Renitente Rechte

7. Februar 2012

Sie haben es also tatsächlich gewagt. Polonaise und Quadrille haben sie getanzt. Diese unverbesserlichen Ewiggestrigen, diese Rechtsextremisten und Rassisten, Revisionisten und Radikale. Just in der Hofburg, an diesem geschichtsträchtigen Ort, wo einst der Unsägliche „die Heimkehr seiner Heimat ins Reich“ proklamierte. Und das am Jahrestag der Befreiung von Auschwitz. Unerhört und völlig inakzeptabel. Ein wahrer Gewaltexzeß, vergeblich versteckt hinter der Camouflage von Frack, Smoking und Abendkleidern. Nur zu verständlich, daß die antifaschistische Volksseele da rund um die Hofburg ins Rasen geriet. Verständliche Empörung, die sich da äußerte. Und was sind schon einige Pflastersteine, Flaschen und andere Wurfgeschosse, was ist schon die eine oder andere Schaufensterscheibe, womöglich ein brennendes Auto oder ein wegen seiner Ungeschicktheit verletzter Polizist angesichts solch maßloser rechtsextremer Provokation?
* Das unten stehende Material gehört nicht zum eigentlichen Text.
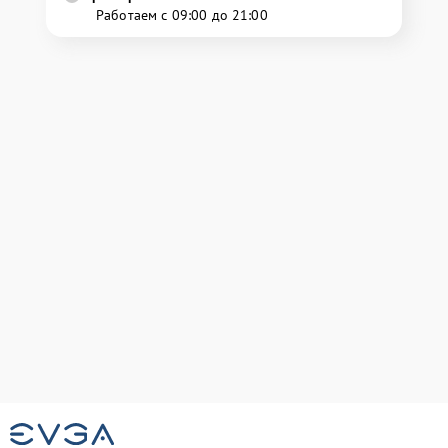
Работаем с 09:00 до 21:00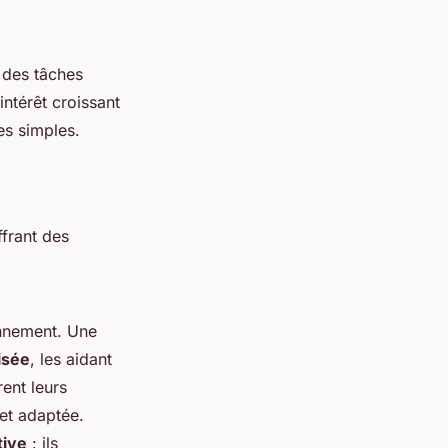
 des tâches
ntérêt croissant
es simples.
ffrant des
onnement. Une
isée
, les aidant
ent leurs
et adaptée.
tive
: ils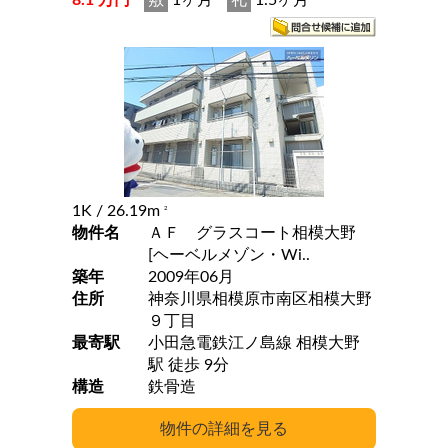
8.1 万円
敷
1ヶ月
礼
1.5ヶ月
1K
/ 26.19m
2
物件名
ＡＦ グラスコート相模大野
[ヘーベルメゾン・Wi..
築年
2009年06月
住所
神奈川県相模原市南区相模大野
９丁目
最寄駅
小田急電鉄江ノ島線 相模大野
駅 徒歩 9分
構造
鉄骨造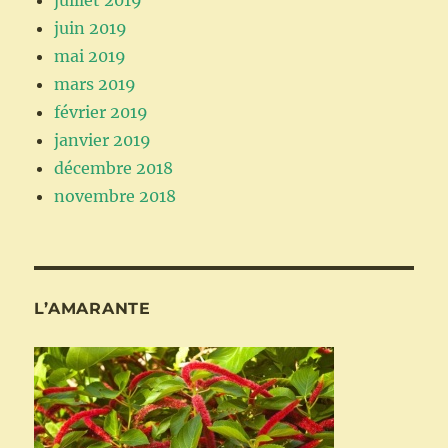
juin 2019
mai 2019
mars 2019
février 2019
janvier 2019
décembre 2018
novembre 2018
L’AMARANTE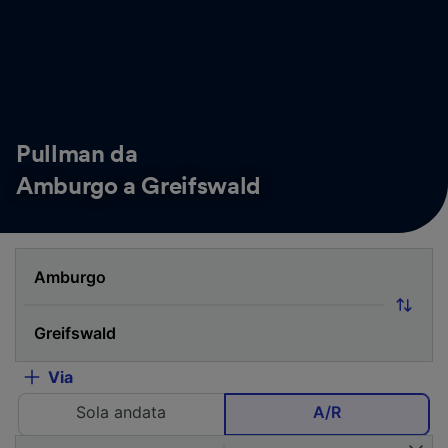
Pullman da
Amburgo a Greifswald
Via
Sola andata
A/R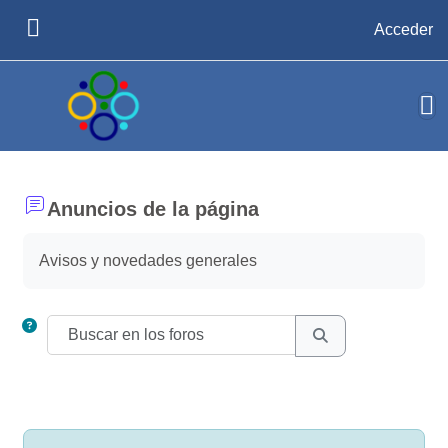
Salta al contenido principal
Acceder
PANEL LATERAL
Anuncios de la página
Requisitos de finalización
Avisos y novedades generales
Buscar en los foros
BUSCAR EN LOS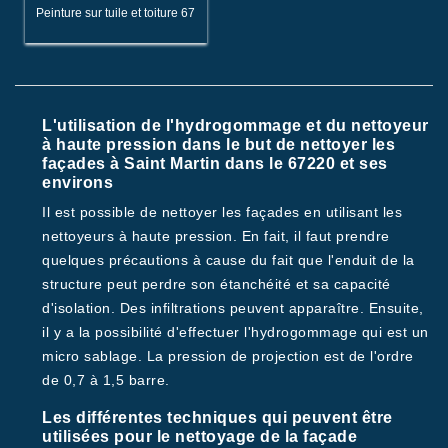
Peinture sur tuile et toiture 67
L'utilisation de l'hydrogommage et du nettoyeur
à haute pression dans le but de nettoyer les
façades à Saint Martin dans le 67220 et ses
environs
Il est possible de nettoyer les façades en utilisant les
nettoyeurs à haute pression. En fait, il faut prendre
quelques précautions à cause du fait que l'enduit de la
structure peut perdre son étanchéité et sa capacité
d'isolation. Des infiltrations peuvent apparaître. Ensuite,
il y a la possibilité d'effectuer l'hydrogommage qui est un
micro sablage. La pression de projection est de l'ordre
de 0,7 à 1,5 barre.
Les différentes techniques qui peuvent être
utilisées pour le nettoyage de la façade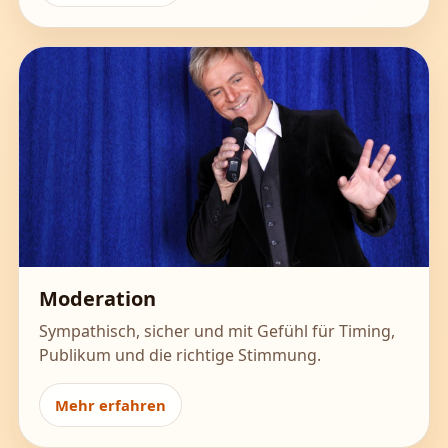
Moderation
Sympathisch, sicher und mit Gefühl für Timing,
Publikum und die richtige Stimmung.
Mehr erfahren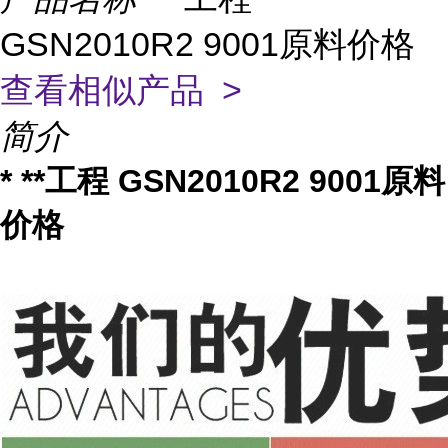
GSN2010R2 9001原料价格
查看相似产品 >
简介
* **工程 GSN2010R2 9001原料
价格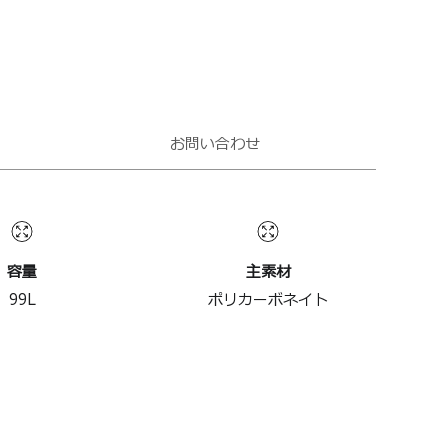
付属していません。
お問い合わせ
容量
主素材
99
L
ポリカーボネイト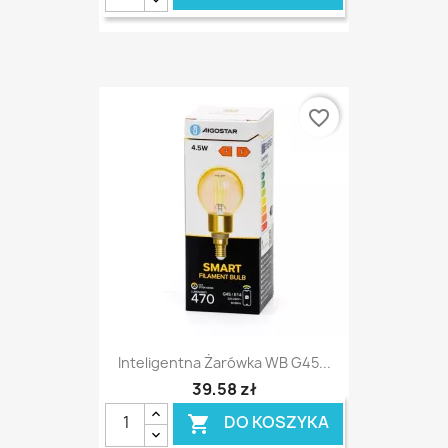
favorite_border
Inteligentna Żarówka WB G45...
39,58 zł
DO KOSZYKA
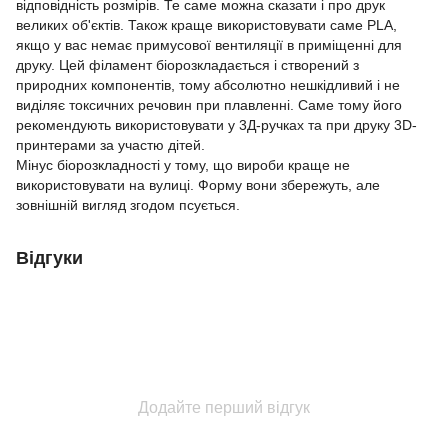
відповідність розмірів. Те саме можна сказати і про друк
великих об'єктів. Також краще використовувати саме PLA,
якщо у вас немає примусової вентиляції в приміщенні для
друку. Цей філамент біорозкладається і створений з
природних компонентів, тому абсолютно нешкідливий і не
виділяє токсичних речовин при плавленні. Саме тому його
рекомендують використовувати у 3Д-ручках та при друку 3D-
принтерами за участю дітей.
Мінус біорозкладності у тому, що вироби краще не
використовувати на вулиці. Форму вони збережуть, але
зовнішній вигляд згодом псується.
Відгуки
Додайте перший відгук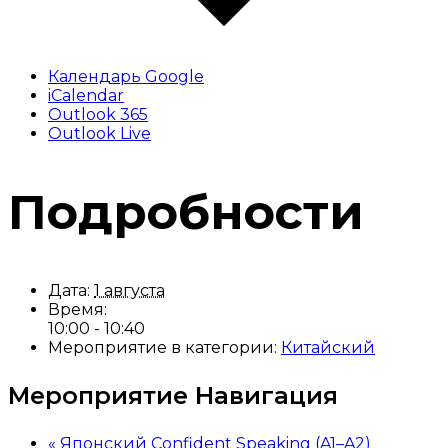
Календарь Google
iCalendar
Outlook 365
Outlook Live
Подробности
Дата:
1 августа
Время:
10:00 - 10:40
Мероприятие в категории:
Китайский
Мероприятие Навигация
«
Японский Confident Speaking (A1–A2)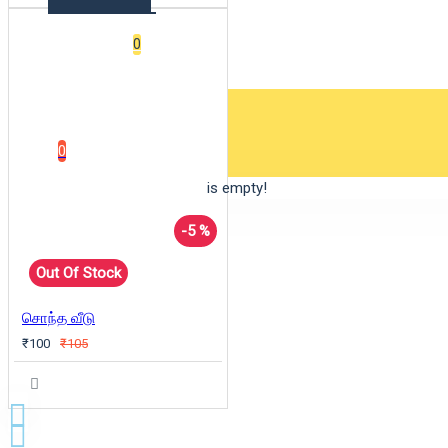
Wishlist
0
0 item(s) - ₹0
0
Your shopping cart is empty!
-5 %
Out Of Stock
சொந்த வீடு
₹100
₹105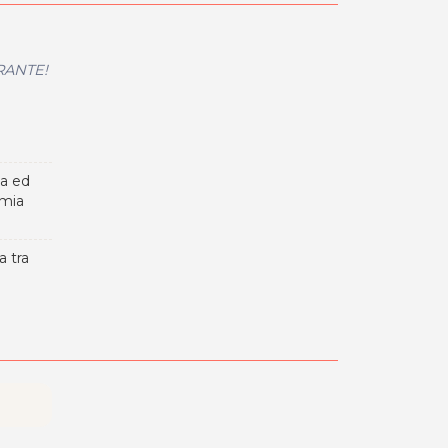
BRANTE!
ca ed
omia
a tra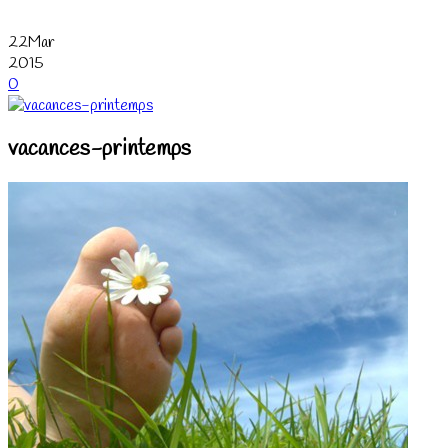
22
Mar
2015
0
vacances-printemps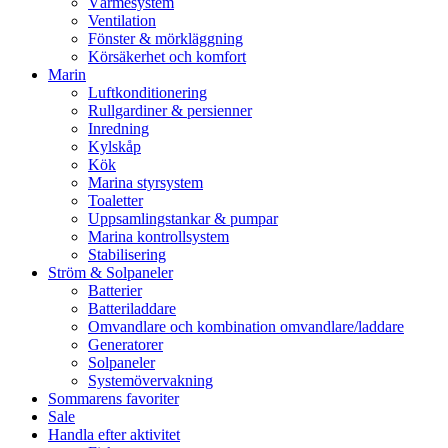
Värmesystem
Ventilation
Fönster & mörkläggning
Körsäkerhet och komfort
Marin
Luftkonditionering
Rullgardiner & persienner
Inredning
Kylskåp
Kök
Marina styrsystem
Toaletter
Uppsamlingstankar & pumpar
Marina kontrollsystem
Stabilisering
Ström & Solpaneler
Batterier
Batteriladdare
Omvandlare och kombination omvandlare/laddare
Generatorer
Solpaneler
Systemövervakning
Sommarens favoriter
Sale
Handla efter aktivitet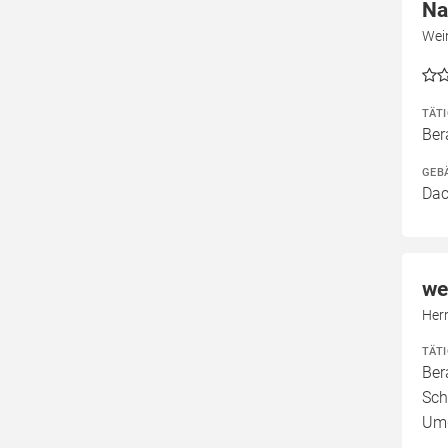
Na
Wei
TÄT
Ber
GEB
Dac
we
Her
TÄT
Ber
Sch
Umg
Wenn israelitische Kultusgemeinde, evangelischer Bischof und Katholische Aktion, sozialdemokratische Vorfeldorganisationen, die Grünen in geschlossenen Reihen und die wichtigsten Säulen der Zivilgesellschaft – angesichts der rechten Gefahr aus reinem Selbstschutz bisweilen auch vermummt – gemeinsam gegen diese unglaubliche Provokation protestieren, ist ihnen der Mainstream-mediale Flankenschutz gesichert. Geht es doch gegen jene unsäglichen Hetzer von rechts, die da die Oppositionsbänke im Parlament drücken und ihre nicht minder unsäglichen Gäste aus anderen europäischen Rechtsparteien. Allesamt im Klüngel mit den bereits zitierten Rassisten, Rabauken und Rechtsextremisten.

Dieses Hofburggetanze dieser renitenten Rechten gilt es abzustellen, zu verhindern, ja zu verbieten. Und verboten gehören natürlich auch all diese ewiggestrigen Vereine, all diese pervers-homophoben Männerbündler, diese deklarierten Frauenfeinde, die es hier wagen, mit Damen einen Ball zu begehen. Forscht sie aus, denunziert sie, schlagt sie wo ihr sie trefft! Die gerechte antifaschistische Empörung rechtfertigt alles. Die vereinigte Zivilgesellschaft samt und sonders Menschenrechtsorganisationen wissen am besten, daß es Grundrechte wie die Meinungs- und Versammlungsfreiheit für die Totsünder gegen die politische Korrektheit nicht geben kann.